■ What is expected
Can you rewrite the physical therapy text from "The key to long" to "your health needs.", replacing every "musculoskeletal examination" with "musculoskeletal assessment"?

You can read more about fascial counterstrain on our services page.

8. What is individualized exercise prescription?

Individualized exercise prescription is an exercise program that is dosed specifically for the tissue involved in your injury and your health goals.

This exercise program is pain-free and can be used to reduce pain, as well as improve endurance, strength, range of motion, coordination, loading capability, and circulation.

The key to long term healing and achievement of your health goals is a program that is individually tailored for your unique health goal or injury.

9. Why is it important to have a tissue specific musculoskeletal examination?

A tissue specific musculoskeletal examination is important because an accurate diagnosis of what is wrong allows your program to be precise to your injury and health goal.

Each tissue heals at a different rate and with a unique optimal stimulus for repair. For example, bone, cartilage, muscles, ligaments and nerves each require a unique stimulus for healing and repair. Identifying your specific tissue injury allows your physical therapy program to be specific for your health needs.

■ Information provided

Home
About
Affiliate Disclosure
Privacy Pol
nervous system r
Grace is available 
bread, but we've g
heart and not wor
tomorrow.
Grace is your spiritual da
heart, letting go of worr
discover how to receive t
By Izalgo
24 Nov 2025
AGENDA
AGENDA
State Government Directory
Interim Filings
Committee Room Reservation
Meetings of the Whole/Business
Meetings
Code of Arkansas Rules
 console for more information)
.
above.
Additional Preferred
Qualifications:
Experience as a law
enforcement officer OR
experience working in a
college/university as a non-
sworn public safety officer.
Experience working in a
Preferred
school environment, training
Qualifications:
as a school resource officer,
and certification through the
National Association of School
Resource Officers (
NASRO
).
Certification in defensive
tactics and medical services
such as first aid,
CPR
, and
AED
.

* * *

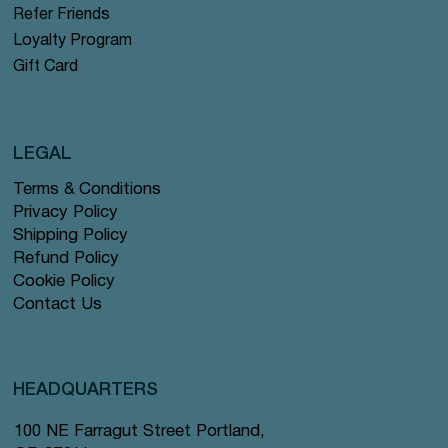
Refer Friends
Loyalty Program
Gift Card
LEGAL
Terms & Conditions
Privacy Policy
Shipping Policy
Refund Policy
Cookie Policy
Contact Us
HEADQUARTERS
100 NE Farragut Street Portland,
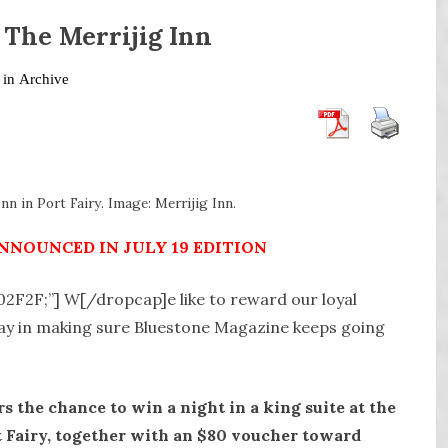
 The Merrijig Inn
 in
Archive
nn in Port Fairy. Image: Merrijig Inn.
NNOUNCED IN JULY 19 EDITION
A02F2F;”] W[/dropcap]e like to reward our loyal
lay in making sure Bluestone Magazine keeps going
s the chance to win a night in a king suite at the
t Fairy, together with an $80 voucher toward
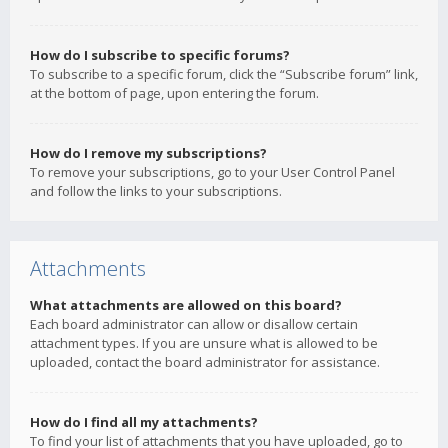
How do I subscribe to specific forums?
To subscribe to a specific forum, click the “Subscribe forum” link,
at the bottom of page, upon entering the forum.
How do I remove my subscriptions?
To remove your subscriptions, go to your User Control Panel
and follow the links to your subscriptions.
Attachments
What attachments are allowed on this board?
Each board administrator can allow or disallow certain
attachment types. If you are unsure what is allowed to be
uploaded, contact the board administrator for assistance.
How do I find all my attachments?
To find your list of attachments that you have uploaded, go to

...

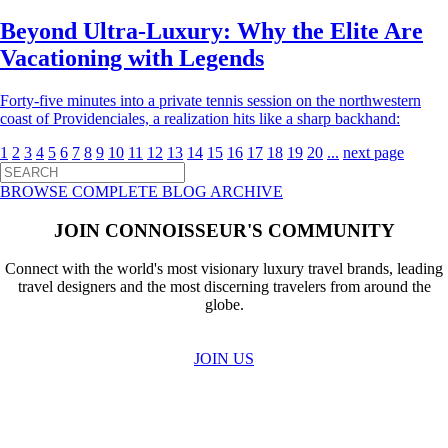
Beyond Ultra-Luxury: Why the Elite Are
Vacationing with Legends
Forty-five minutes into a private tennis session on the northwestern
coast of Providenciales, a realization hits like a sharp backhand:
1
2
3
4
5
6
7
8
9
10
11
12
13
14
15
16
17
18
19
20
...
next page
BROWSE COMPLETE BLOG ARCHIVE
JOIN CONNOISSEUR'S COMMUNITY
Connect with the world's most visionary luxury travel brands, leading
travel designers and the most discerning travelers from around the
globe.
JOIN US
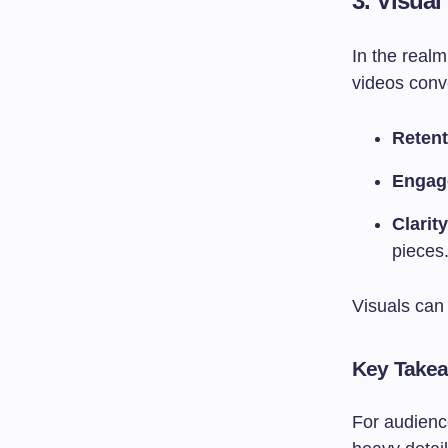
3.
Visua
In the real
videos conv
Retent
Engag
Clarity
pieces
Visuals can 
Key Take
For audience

■ Exercise result
The key to long term healing and achievement of your health goals is a program that is individually tailored for your unique health goal or injury.

9. Why is it important to have a tissue specific musculoskeletal assessment?

A tissue specific musculoskeletal assessment is important because an accurate diagnosis of what is wrong allows your program to be precise to your injury and health goal.

Each tissue heals at a different rate and with a unique optimal stimulus for repair. For example, bone, cartilage, muscles, ligaments and nerves each require a unique stimulus for healing and repair. Identifying your specific tissue injury allows your physical therapy program to be specific for your health needs.